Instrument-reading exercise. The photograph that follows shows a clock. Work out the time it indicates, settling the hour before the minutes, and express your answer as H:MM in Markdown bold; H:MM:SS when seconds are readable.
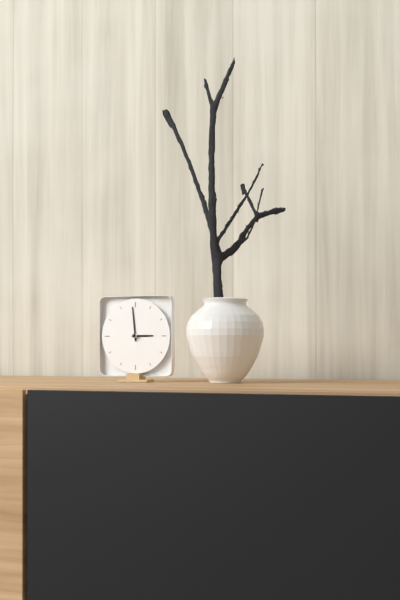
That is **2:59**
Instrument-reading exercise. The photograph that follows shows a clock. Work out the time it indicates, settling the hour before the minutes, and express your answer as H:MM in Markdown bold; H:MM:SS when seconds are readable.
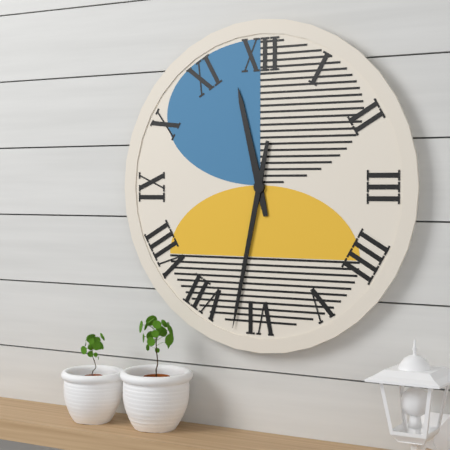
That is **11:32**
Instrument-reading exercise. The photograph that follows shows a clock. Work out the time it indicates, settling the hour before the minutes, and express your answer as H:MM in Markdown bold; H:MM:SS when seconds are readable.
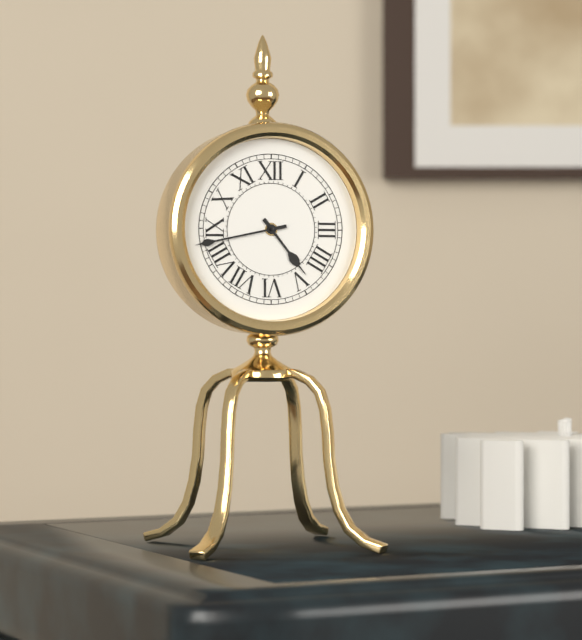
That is **4:43**
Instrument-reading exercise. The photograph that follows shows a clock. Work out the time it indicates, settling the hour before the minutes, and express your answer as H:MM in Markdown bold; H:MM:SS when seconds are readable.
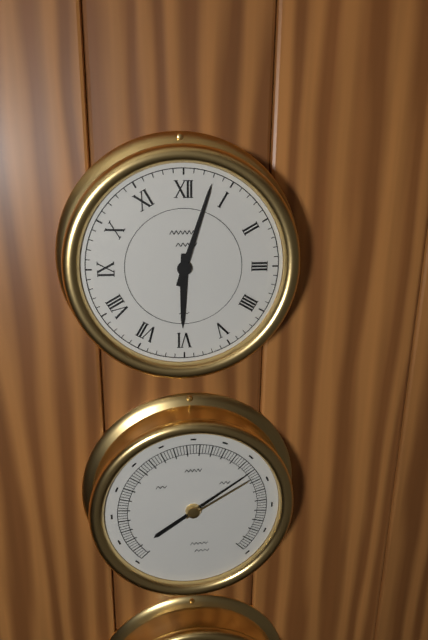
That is **6:03**
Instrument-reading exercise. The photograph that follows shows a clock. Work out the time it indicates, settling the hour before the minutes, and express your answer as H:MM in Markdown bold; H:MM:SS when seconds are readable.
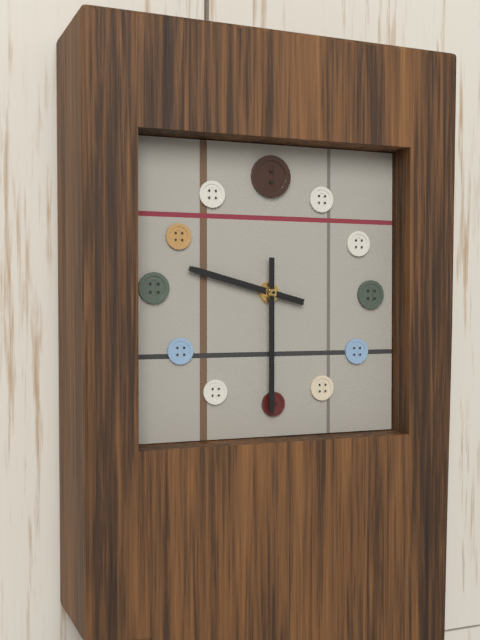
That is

====================

• **Given exercise**: Please retype all of the material above word for word, leaving out the pictures.

• **Task response**:
Instrument-reading exercise. The photograph that follows shows a clock. Work out the time it indicates, settling the hour before the minutes, and express your answer as H:MM in Markdown bold; H:MM:SS when seconds are readable.
That is **2:59**
Instrument-reading exercise. The photograph that follows shows a clock. Work out the time it indicates, settling the hour before the minutes, and express your answer as H:MM in Markdown bold; H:MM:SS when seconds are readable.
That is **11:32**
Instrument-reading exercise. The photograph that follows shows a clock. Work out the time it indicates, settling the hour before the minutes, and express your answer as H:MM in Markdown bold; H:MM:SS when seconds are readable.
That is **4:43**
Instrument-reading exercise. The photograph that follows shows a clock. Work out the time it indicates, settling the hour before the minutes, and express your answer as H:MM in Markdown bold; H:MM:SS when seconds are readable.
That is **6:03**
Instrument-reading exercise. The photograph that follows shows a clock. Work out the time it indicates, settling the hour before the minutes, and express your answer as H:MM in Markdown bold; H:MM:SS when seconds are readable.
That is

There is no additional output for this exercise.